**What you will do**
Continue the passage on Michigan union leaders and the "right to work" law, starting after its final sentence.

**Passage shown**
>>>

The leadership’s instincts developed for decades in the process of making concessions and accepting Big Three operation spin-offs and outsourcing. These instincts kicked in again when unions confronted the “right to work” endgame in Michigan.

According to the New York Times, “Not long after Thanksgiving, as word spread of an effort to ban mandatory union contributions, labor leaders began holding meetings with [Michigan Governor] Snyder, his aides and lawmakers. The labor leaders said they believed the talks had been going along productively until last week” (December 10, 2012).

This seemed to the leaders the natural thing to do: Talk to the boss.

That is to say that in a crisis, the leaders showed their orientation to the capitalists rather than to their rank and file. The Chicago Teachers Union’s orientation is to talk first to the rank and file, but that’s rare in today’s union movement. What if labor leaders in Michigan had looked first to the rank and file instead of Boss Snyder, and what if they had led workers rather than begged politicians?

Even Jesse Jackson, no enemy of the capitalists, called for a major strike to oppose the Michigan “right to work” law. What might the union leaderships have done instead of asking Snyder to be on their side?

<<<

Items from a dataset:
>>>

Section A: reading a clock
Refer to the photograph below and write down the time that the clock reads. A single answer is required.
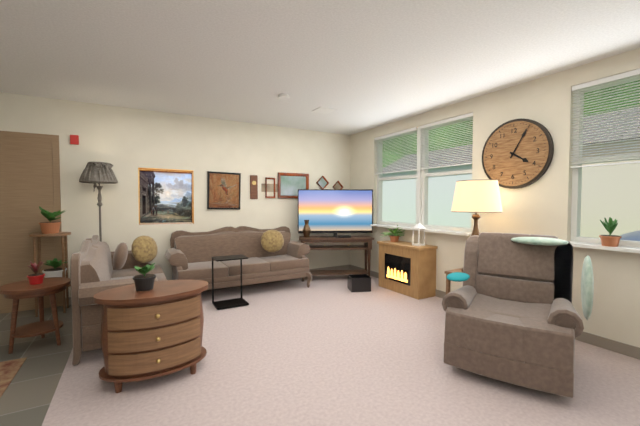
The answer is 4:05
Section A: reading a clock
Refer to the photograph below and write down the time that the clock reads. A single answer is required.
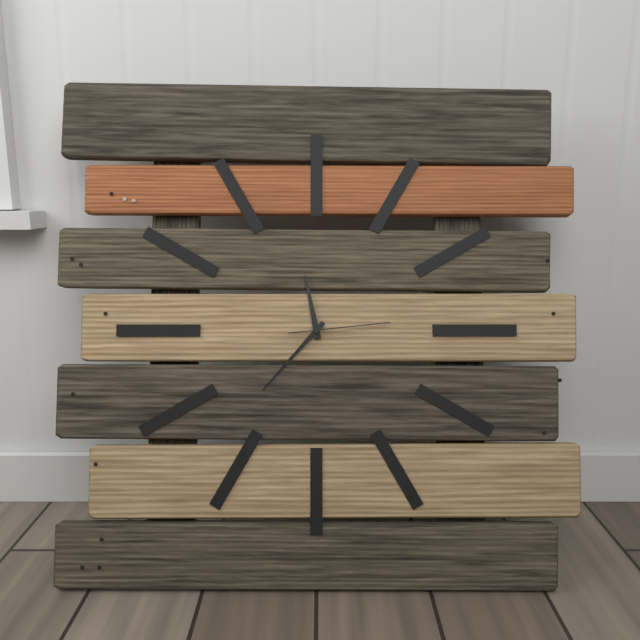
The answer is 11:37:14
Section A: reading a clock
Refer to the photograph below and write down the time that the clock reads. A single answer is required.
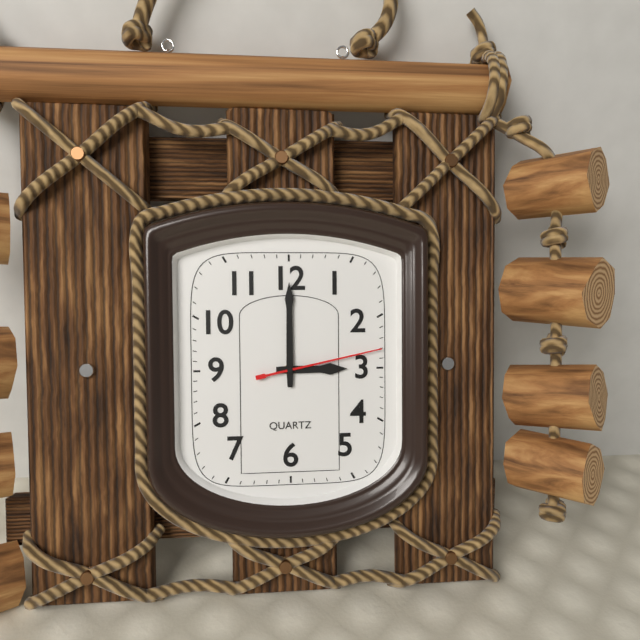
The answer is 3:00:13
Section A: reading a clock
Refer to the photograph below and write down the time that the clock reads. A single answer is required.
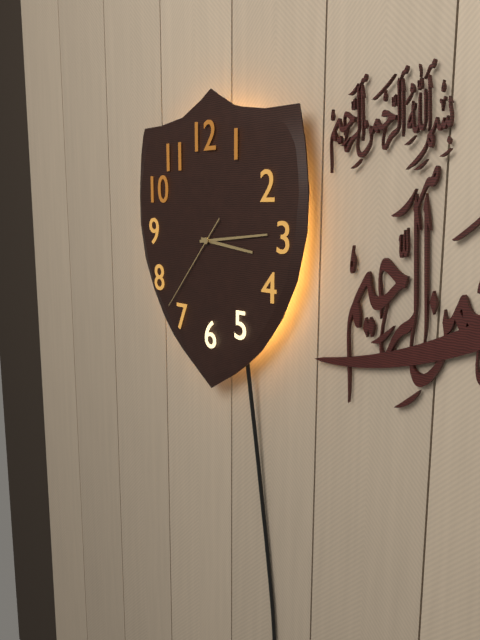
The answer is 3:14:37
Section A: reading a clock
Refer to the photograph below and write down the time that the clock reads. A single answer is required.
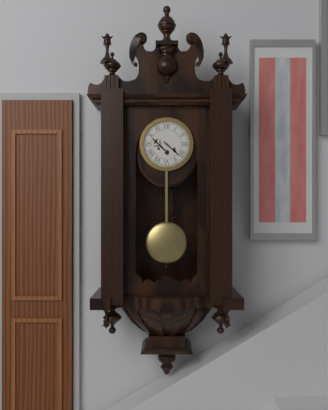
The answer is 4:22
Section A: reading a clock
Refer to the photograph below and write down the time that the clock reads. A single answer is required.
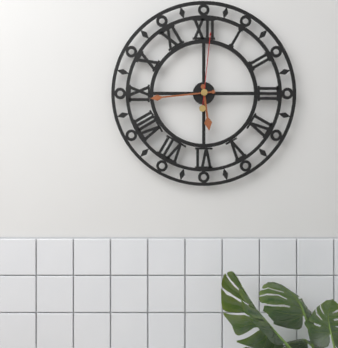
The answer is 5:44:01
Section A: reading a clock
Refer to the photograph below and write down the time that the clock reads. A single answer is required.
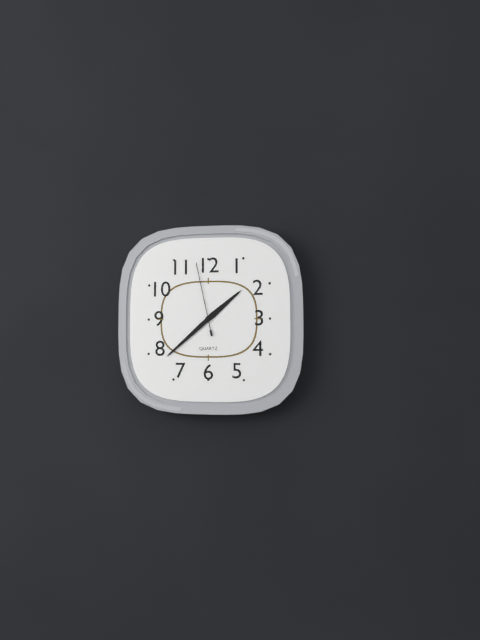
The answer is 1:38:58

<<<

**Response to the exercise**
The union leadership could have asked all union members to skip work and come to Lansing yesterday and told them they’d be paid out of the UAW’s $600-700 million dollar strike fund. In saying this, they could have made clear to the members that they’d be taking a risk, but promised to defend them with further strike action. They could have explained to the public that the unions intend to organize job actions in support of the Employee Free Choice Act (EFCA) to help all workers organize unions, regardless of what the Democratic Party says.

Calling for members to skip work on Tuesday would have been called a violation of contract “no strike” clauses. This would be risky–so was the Flint sit-down. The union leaderships have forgotten that taking some risks and breaking some rules were an essential part of building unions in the first place. And when Obama did not fight for the Employee Free Choice Act, they forgot about that too. But fighting for all workers is necessary to rebuild the union movement.

To survive and build toward such action and re-gain broad working class support, unions need to take a page from the book of the non-majority unions, which function as a union without first winning an election among all the workers at a job. Black Workers for Justice has done related work. These brave efforts have proved that a union can have an effect even without formal representation rights, let alone dues check-off.


What will it take to see actions as bold as the Flint strike of 1936-1937?

To borrow an idea from a conference I attended in Canada, what if a union in some major city said, “We will represent all the fast food workers in this city,” and proceeded to build a campaign to that end with advice on organizing a union and legal representation attempting to make all grievances into civil rights cases? What if that union maintained that support whether or not workers joined? Such a campaign would be costly. This project might take risks with secondary boycotts. But it would show a union fighting for all workers, especially young workers still living at home. (An issue for another article is how “right to work” laws affect Black and Latino/a communities and women and other oppressed groups for whom union rights are especially closely linked to civil rights.)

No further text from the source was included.